Glossary

HPLC (High-Performance Liquid Chromatography)

Glossary / HPLC (High-Performance Liquid Chromatography)
Analytical

HPLC (High-Performance Liquid Chromatography) — An analytical separation technique used to identify, quantify, and purify components in a mixture. The gold standard for determining peptide purity.

Category
Analytical
Glossary Section
H

What Is HPLC?

HPLC (High-Performance Liquid Chromatography) is an analytical separation technique that pumps a liquid mobile phase at high pressure through a column packed with stationary phase particles. It is the gold standard method for determining peptide purity and is cited on every Certificate of Analysis issued by Peptera Research.

In peptide analysis, reversed-phase HPLC (RP-HPLC) using C18 columns is the most common configuration, separating compounds based on hydrophobicity differences between the target peptide and its impurities.

How RP-HPLC Works for Peptides

A peptide sample dissolved in aqueous solvent is injected onto a C18 column. A gradient of increasing organic solvent (typically acetonitrile with 0.1% TFA) is pumped through the column. Peptides elute at characteristic retention times based on their hydrophobicity. A UV detector at 214nm (peptide bond absorption) or 280nm (aromatic residues) records the chromatogram.

Purity is calculated as the area of the main peptide peak divided by the total area of all peaks, expressed as a percentage. Peptera Research requires minimum 98% purity by this method.

Reading an HPLC Certificate

  • Retention time: When the peptide elutes. Should be consistent between batches for the same compound
  • Peak shape: A single sharp, symmetric peak indicates high purity. Shoulders or split peaks suggest impurities or conformational heterogeneity
  • Purity percentage: Area under the main peak vs. total area. Must be ≥98% for research-grade peptides
  • Baseline: A flat baseline before and after the main peak confirms clean separation

Limitations

HPLC measures chromatographic purity but cannot confirm molecular identity.
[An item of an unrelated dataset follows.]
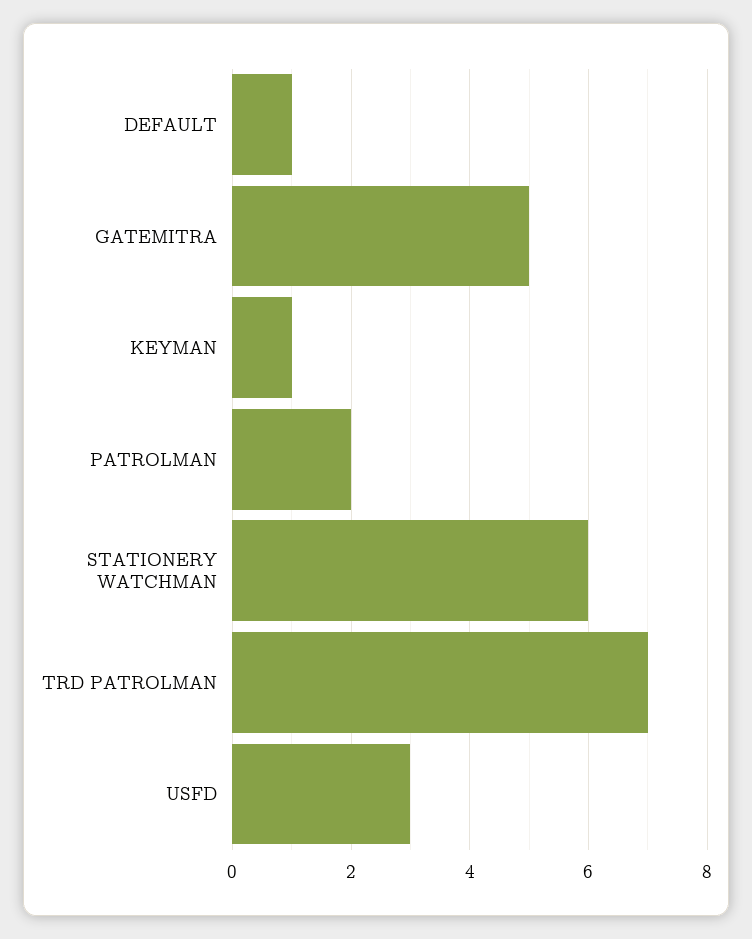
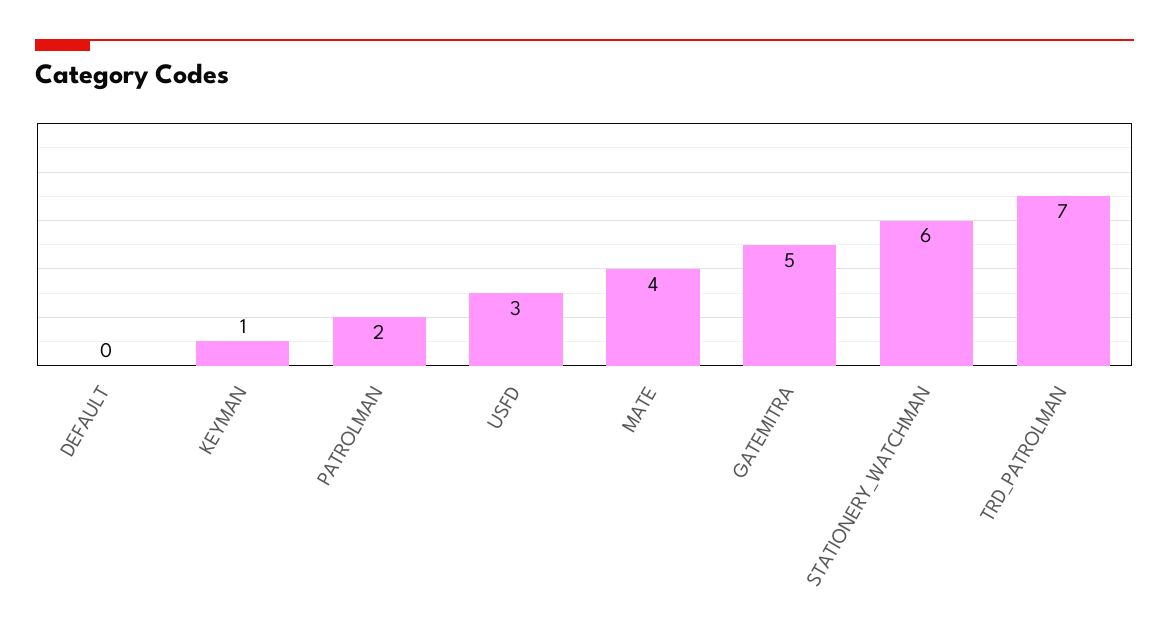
DEFAULT: 1 -> 0
MATE: none -> 4

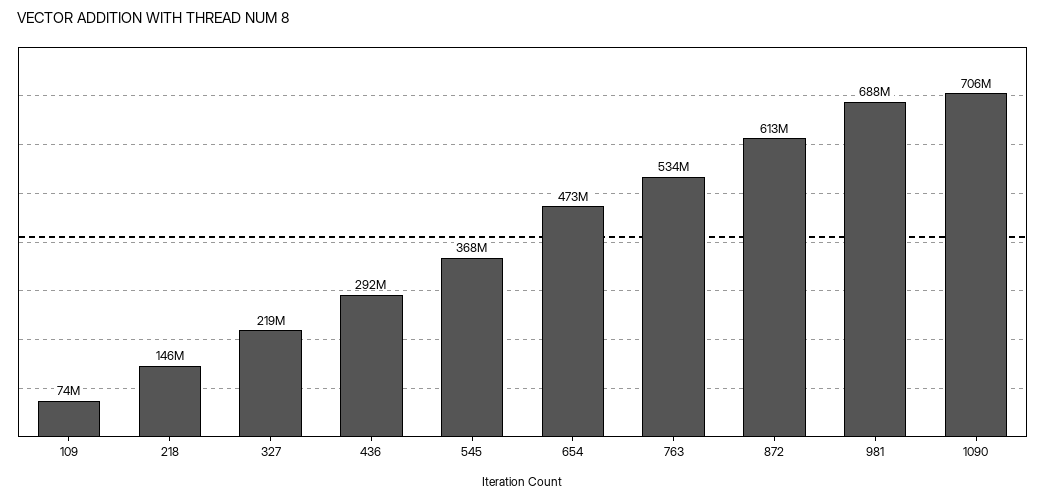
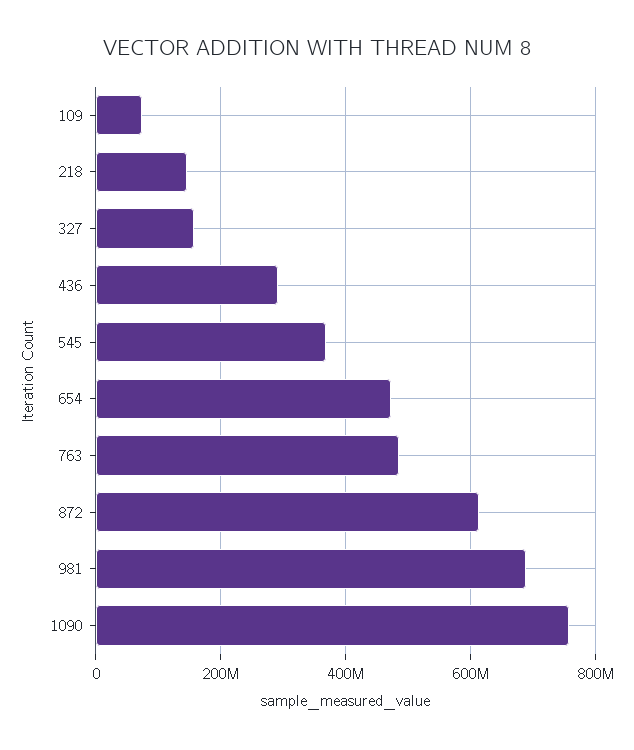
327: 219000000 -> 160000000
763: 534000000 -> 480000000
1090: 706000000 -> 760000000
A peptide may show 99% purity by HPLC while being the wrong sequence entirely. This is why mass spectrometry confirmation is required alongside HPLC on every Certificate of Analysis.

Frequently Asked Questions

What is HPLC (High-Performance Liquid Chromatography)?

An analytical separation technique used to identify, quantify, and purify components in a mixture. The gold standard for determining peptide purity.

Why is HPLC (High-Performance Liquid Chromatography) important in peptide research?

HPLC (High-Performance Liquid Chromatography) is a fundamental concept in analytical as it relates to peptide science. It directly influences experimental design, compound characterization, and the reliability of research outcomes across biochemistry and molecular biology disciplines.